The three categories are:
- Minimally processed: These are foods that are really close to their original form, like frozen chicken, raw nuts, and plain yogurt.
- Processed: These have ingredients added to them, like salt, sugar, and fat. Examples are canned vegetables, cheese, and fresh bread.
- Ultra-processed: These tend to contain a lot of additives like dyes, emulsifiers, and preservatives, and very little intact whole foods. Think soda, chicken nuggets, and colorful breakfast cereal.

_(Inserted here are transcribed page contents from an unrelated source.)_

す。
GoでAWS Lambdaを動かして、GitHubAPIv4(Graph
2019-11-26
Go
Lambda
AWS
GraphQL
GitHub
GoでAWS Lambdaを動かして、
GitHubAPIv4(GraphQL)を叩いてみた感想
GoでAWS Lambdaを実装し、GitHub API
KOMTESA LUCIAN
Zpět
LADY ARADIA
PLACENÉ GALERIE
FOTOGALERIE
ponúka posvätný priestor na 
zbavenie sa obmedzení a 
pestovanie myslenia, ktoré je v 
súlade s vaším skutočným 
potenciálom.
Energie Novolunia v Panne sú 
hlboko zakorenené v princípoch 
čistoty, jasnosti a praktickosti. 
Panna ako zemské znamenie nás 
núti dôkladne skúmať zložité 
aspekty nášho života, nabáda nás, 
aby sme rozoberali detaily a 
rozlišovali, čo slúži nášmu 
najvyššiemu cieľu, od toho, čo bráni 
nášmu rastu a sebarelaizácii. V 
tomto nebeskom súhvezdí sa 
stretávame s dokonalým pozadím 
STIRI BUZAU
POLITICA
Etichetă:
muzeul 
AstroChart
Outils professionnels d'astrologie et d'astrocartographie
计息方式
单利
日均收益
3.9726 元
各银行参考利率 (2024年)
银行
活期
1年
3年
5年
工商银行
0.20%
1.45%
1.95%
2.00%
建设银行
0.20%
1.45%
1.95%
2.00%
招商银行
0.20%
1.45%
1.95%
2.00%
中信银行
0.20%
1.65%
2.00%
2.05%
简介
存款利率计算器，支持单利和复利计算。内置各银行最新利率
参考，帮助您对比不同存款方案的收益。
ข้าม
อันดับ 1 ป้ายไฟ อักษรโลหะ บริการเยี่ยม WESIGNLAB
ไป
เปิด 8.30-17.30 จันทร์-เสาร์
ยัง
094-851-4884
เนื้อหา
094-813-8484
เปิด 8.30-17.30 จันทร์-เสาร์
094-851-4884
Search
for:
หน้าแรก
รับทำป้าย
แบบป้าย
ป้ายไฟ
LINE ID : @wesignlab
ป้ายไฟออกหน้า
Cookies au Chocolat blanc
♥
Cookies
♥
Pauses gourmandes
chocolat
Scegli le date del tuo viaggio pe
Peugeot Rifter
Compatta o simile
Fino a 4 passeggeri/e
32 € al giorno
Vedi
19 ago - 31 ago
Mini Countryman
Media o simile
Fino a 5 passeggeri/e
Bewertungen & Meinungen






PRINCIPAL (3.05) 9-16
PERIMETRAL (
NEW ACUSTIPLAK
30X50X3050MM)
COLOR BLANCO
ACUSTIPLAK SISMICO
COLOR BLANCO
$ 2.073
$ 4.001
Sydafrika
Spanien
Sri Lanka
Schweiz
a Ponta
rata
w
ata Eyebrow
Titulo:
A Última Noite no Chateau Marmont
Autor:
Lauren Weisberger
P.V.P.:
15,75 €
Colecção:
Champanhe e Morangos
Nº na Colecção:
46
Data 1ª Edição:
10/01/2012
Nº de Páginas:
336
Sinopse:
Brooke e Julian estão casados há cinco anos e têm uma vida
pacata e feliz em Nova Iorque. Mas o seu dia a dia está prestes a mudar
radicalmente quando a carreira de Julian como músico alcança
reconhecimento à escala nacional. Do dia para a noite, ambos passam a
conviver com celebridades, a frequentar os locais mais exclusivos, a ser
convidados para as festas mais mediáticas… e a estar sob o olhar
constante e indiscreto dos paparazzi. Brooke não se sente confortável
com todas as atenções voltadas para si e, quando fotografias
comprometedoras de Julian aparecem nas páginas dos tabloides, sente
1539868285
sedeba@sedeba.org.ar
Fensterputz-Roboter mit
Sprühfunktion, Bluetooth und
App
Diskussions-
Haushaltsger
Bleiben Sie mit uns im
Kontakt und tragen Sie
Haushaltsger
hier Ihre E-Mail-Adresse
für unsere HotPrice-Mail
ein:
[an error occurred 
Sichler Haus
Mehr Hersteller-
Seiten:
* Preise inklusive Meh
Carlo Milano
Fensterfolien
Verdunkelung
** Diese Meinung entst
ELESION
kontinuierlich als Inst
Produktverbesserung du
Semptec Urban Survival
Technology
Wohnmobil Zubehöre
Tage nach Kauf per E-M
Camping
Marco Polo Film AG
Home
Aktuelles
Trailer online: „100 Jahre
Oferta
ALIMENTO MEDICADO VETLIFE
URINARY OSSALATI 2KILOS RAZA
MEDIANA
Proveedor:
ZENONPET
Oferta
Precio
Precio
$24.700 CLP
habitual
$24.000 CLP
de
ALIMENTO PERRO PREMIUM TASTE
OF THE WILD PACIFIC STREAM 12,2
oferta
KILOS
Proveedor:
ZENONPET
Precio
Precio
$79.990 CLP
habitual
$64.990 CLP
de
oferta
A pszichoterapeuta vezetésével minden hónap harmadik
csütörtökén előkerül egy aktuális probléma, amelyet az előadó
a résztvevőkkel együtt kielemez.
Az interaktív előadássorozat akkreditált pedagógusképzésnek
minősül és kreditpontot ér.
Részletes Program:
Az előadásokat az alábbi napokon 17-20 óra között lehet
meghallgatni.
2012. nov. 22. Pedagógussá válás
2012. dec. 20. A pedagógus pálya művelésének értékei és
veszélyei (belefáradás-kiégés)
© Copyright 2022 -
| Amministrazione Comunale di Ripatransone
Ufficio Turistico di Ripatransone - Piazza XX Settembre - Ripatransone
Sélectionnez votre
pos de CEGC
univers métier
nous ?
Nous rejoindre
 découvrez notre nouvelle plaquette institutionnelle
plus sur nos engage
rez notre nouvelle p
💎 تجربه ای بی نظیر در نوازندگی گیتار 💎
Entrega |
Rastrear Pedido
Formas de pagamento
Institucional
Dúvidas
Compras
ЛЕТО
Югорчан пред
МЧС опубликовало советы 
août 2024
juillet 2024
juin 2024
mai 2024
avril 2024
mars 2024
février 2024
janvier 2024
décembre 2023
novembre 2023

The amount of processing matters
When researchers look at diets that contain a lot of those ultra-processed foods, they see associations with things like a higher risk for heart disease and some cancers as well as higher body weights.
Why? For one, ultra-processed foods tend to be higher in fat, sugar, and sodium and lower in fiber. Many of them are also engineered to be extra-delicious, so it’s easy to overeat them. And some cooking methods, like frying, can add harmful compounds to food too.
There’s a way to be smart about processed food
I’m a realist and a busy mom, so I don’t think it’s practical to avoid all ultra-processed foods. Here’s my advice for what to do instead:
- Read ingredient labels: When possible, I choose simpler products with fewer additives, leaving room for some convenience foods that have longer lists, like frozen chicken tenders on a busy night.
- Cook when you can: Some convenience foods are a fact of life. But you can make very quick, easy meals out of unprocessed or minimally processed foods like scrambled eggs, rice and beans, or a big salad topped with chickpeas.
- Add unprocessed to processed: When you’re having something ultra-processed, see what you can add to the meal to balance it out. Like fresh fruit smoothies or salads, along with a frozen pizza. I make a shortcut fish taco from frozen fish sticks that also includes fresh cabbage, chopped mango, and mashed avocado.
- Think big picture: It’s your overall pattern of eating that matters, not an occasional donut run or trip through the drive-thru. If you’re having a meal with more processed foods one day, aim for something less processed the next. Focusing most of your meals and snacks around foods like fruits and vegetables naturally leaves less room for ultra-processed stuff too.